La luce della MUSICA

Sai che cosa ha la musica di veramente unico e straordinario? La possibilità di vivere di luce propria, di poter fare a meno di qualunque altra cosa per esserci, esistere, comunicare, vivere.

E detto da uno che molto presuntuosamente prova ogni giorno ad inventarne un po’ e per giunta pure a “riempirla” di parole, paroline e parolacce quella musica…beh…penso che in linea di massima ci si possa fidare. In linea di massima, appunto (io per esempio, compongo musica da anni, ma ancora oggi non so scriverla, tecnicamente).

Probabilmente è per questo che quando ancora non esistevano giradischi, radio e televisioni, la sentivi suonare e cantare per le strade e nelle case. Perché comunque c’era e non se ne poteva fare a meno. Prova a pensarci…si può fare a meno di tutto in certe circostanze…a volte è addirittura necessario…si può fare a meno di gesti, di parole, di immagini, di cose…ma della musica no. Non è una banalità poetica affermare che il silenzio è musica…il più tecnico e prammatico maestro della materia ce lo confermerebbe in ogni momento, con argomenti assolutamente precisi e “scientifici”…ma io credo non ce ne sia bisogno…basta ascoltarlo il silenzio.
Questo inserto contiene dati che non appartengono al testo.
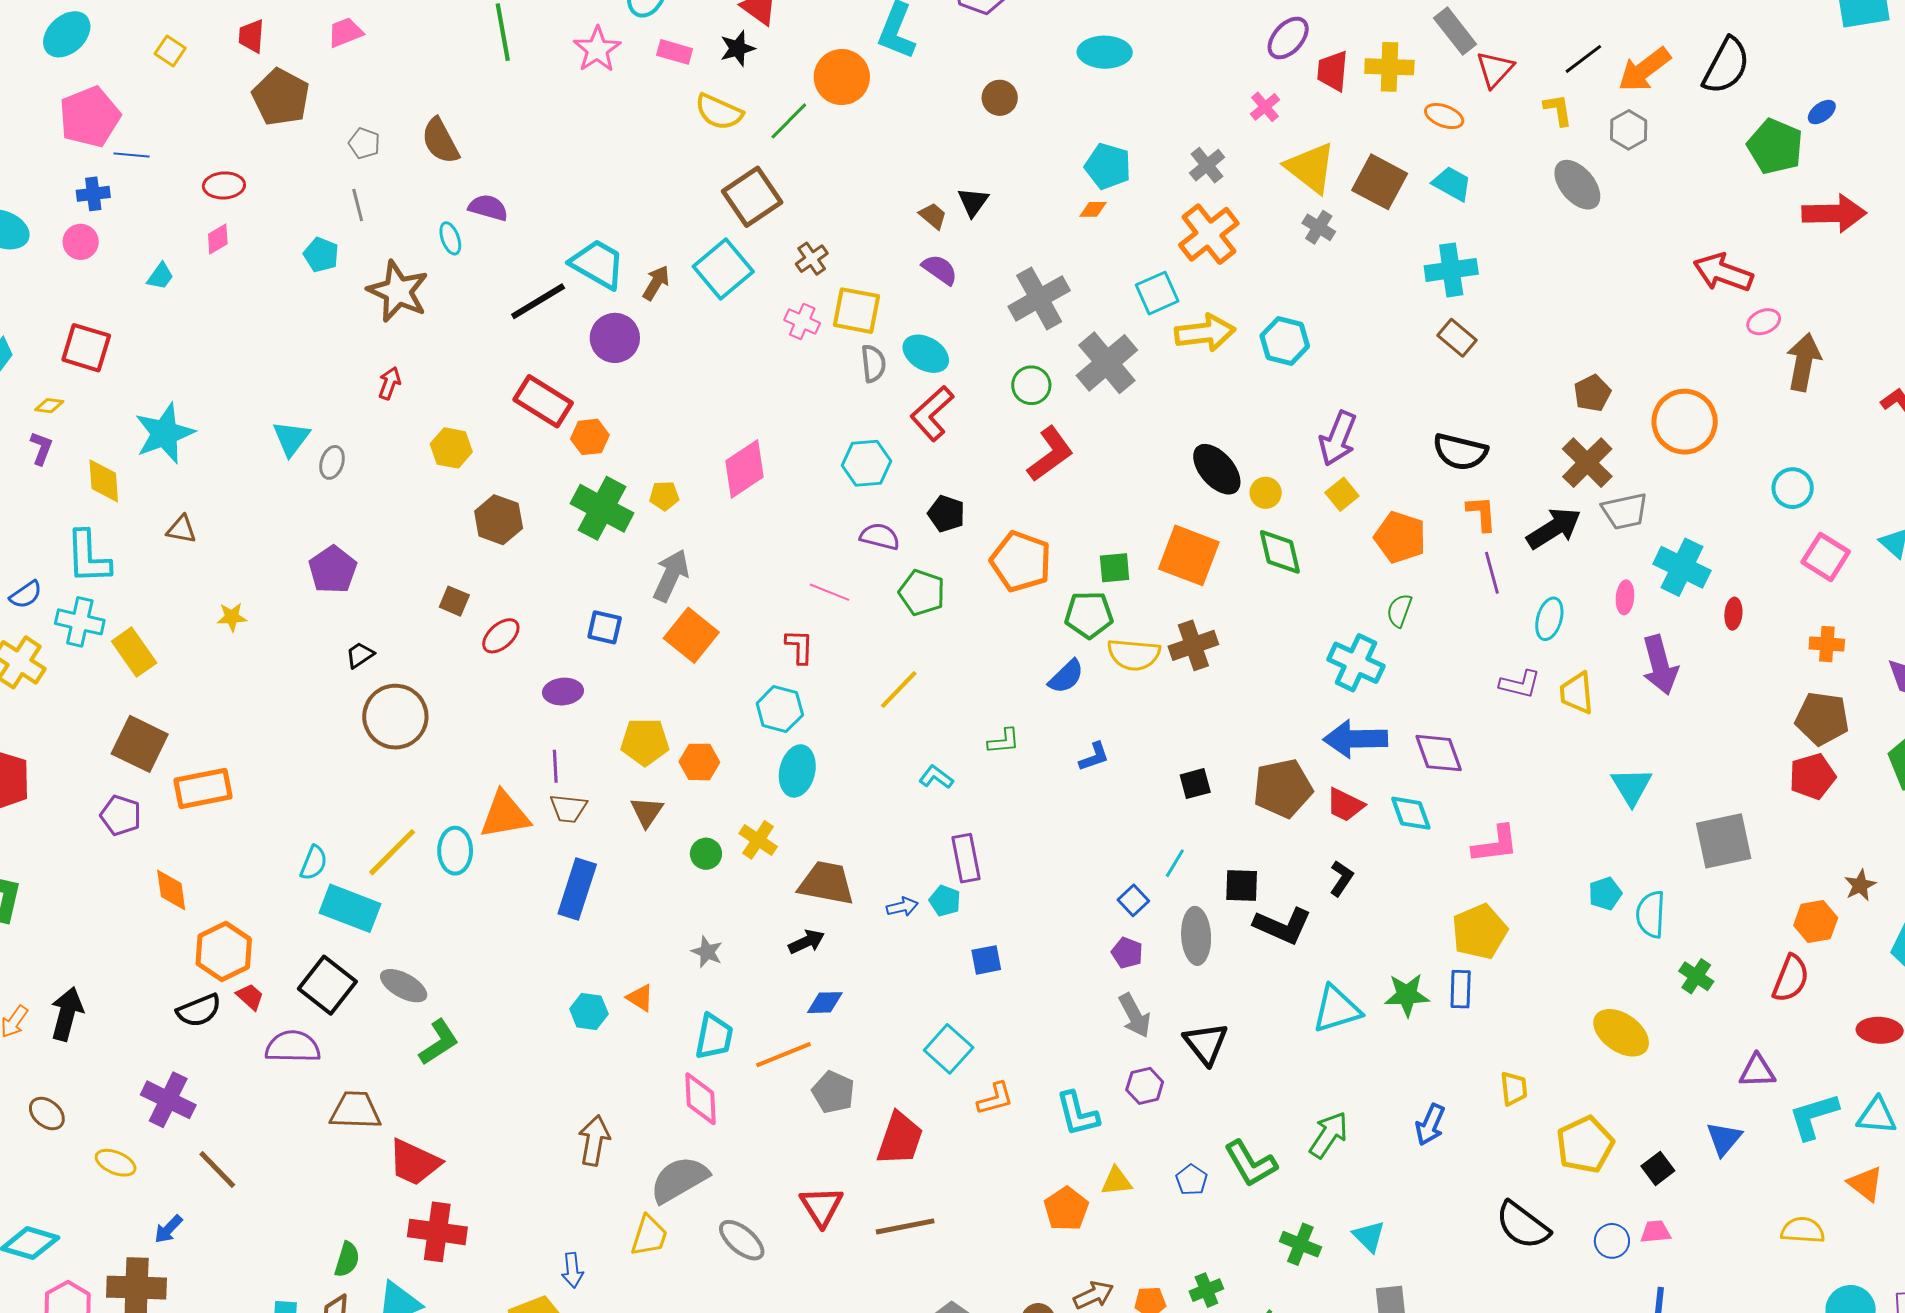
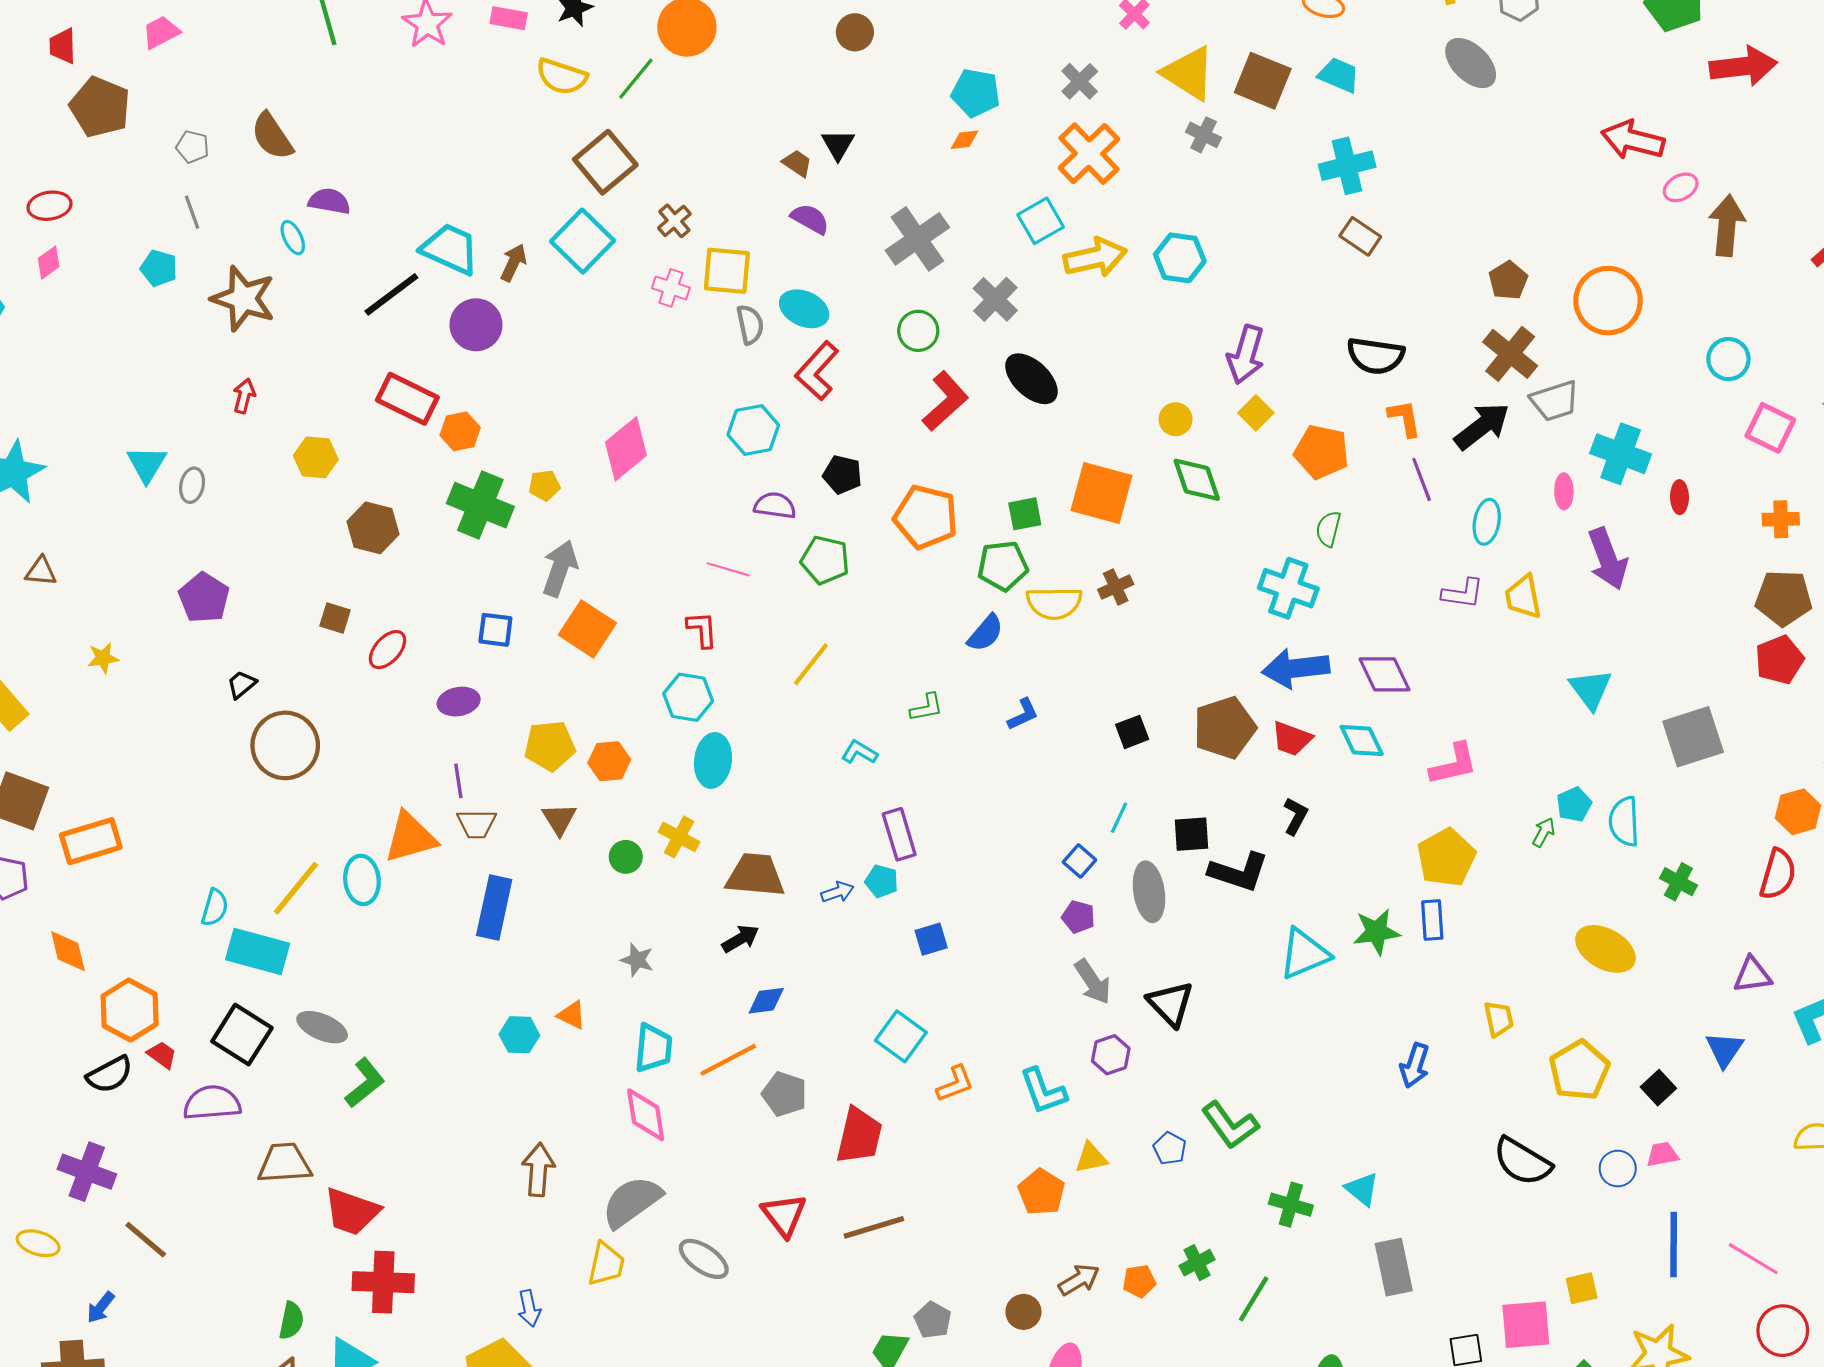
gray cross: (1107, 363) -> (995, 299), size x0.7
black ellipse: (1217, 469) -> (1031, 379), moved
brown cross: (1193, 645) -> (1116, 587), size x0.7
green arrow: (1329, 1135) -> (1544, 832), moved, size x0.6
Mi viene in mente quel famoso genio, musicista e pianista, che componeva affetto da completa sordità…si, c’erano note e spartiti ad aiutarlo…ma appunto, lo aiutavano, non avrebbero mai potuto fare di più che questo…doveva “sentirla” comunque quell’armonia che aveva dentro, molto prima e molto dopo tutti i pentagrammi del mondo…Un po’ come la leggenda del cieco che divenne profeta…che poi che cos’è davvero una leggenda se non il “racconto” musicale di questo immenso mistero che è la vita?…Ma questa magari è un’altra storia e non voglio confonderti le idee…

Il linguaggio universale è stato definito il linguaggio della musica…è una definizione pomposa ed anche un po’ retorica, ma forse riesce a rendere l’idea. Personalmente toglierei “universale” e lascerei solo “il Linguaggio”. Ma è solo una considerazione “estetica” e non certo di sostanza. Come ho provato umilmente a dire all’inizio di questo pensiero, ciò che conta della musica è la musica stessa, cioè il suo ascolto e la sua “magia naturale”, senza bisogno di altre definizioni o spiegazioni.

Così, infine, penso a certe tragedie, del passato e del presente, di guerre, attentati terroristici, stragi rosse, nere e di tutti gli altri colori, follie omicide e suicide individuali, famigliari, scolastiche, stradali…integralismi politici, economici e religiosi…massacri, stupri e ignominie di ogni genere, compiuti in nome di razzismi, idealismi violenti ed atroci, immani e disumane ingiustizie. Che hanno da sempre nella storia dell’umanità, un solo “minimo comun denominatore”: tutte le vittime innocenti che si sono portate, si portano e purtroppo, ancora si porteranno con sé.

Che bello se un giorno si riuscisse a parlare, ricordare ed onorare la loro triste e dolce memoria solamente con la musica. Un infinita, meravigliosa armonia. Senza alcuna parola o immagine o dibattito o cerimonia. Solo e soltanto musica. Che cosa straordinaria sarebbe. E che beffa terribile ed irrimediabile per tutti i carnefici e gli assassini. Oscurati per sempre dalla luce della musica.